[WORK INSTRUCTIONS]:
The required output is the line containing "個人情報の取扱いに関する公表事項及び同意事項" and every line after it, transcribed exactly through the end of the data below.

[Saved entries]:
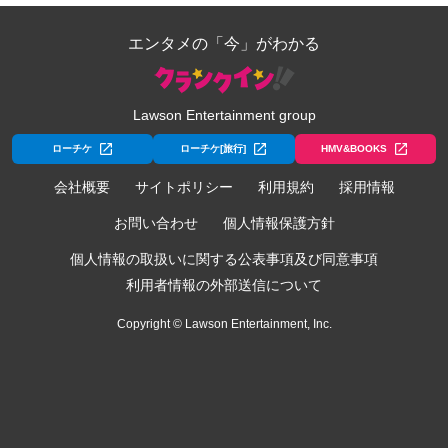
エンタメの「今」がわかる
Lawson Entertainment group
ローチケ
ローチケ[旅行]
HMV&BOOKS
会社概要
サイトポリシー
利用規約
採用情報
お問い合わせ
個人情報保護方針
個人情報の取扱いに関する公表事項及び同意事項
利用者情報の外部送信について
Copyright © Lawson Entertainment, Inc.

[SOLUTION TO THE EXERCISE]:
個人情報の取扱いに関する公表事項及び同意事項
利用者情報の外部送信について
Copyright © Lawson Entertainment, Inc.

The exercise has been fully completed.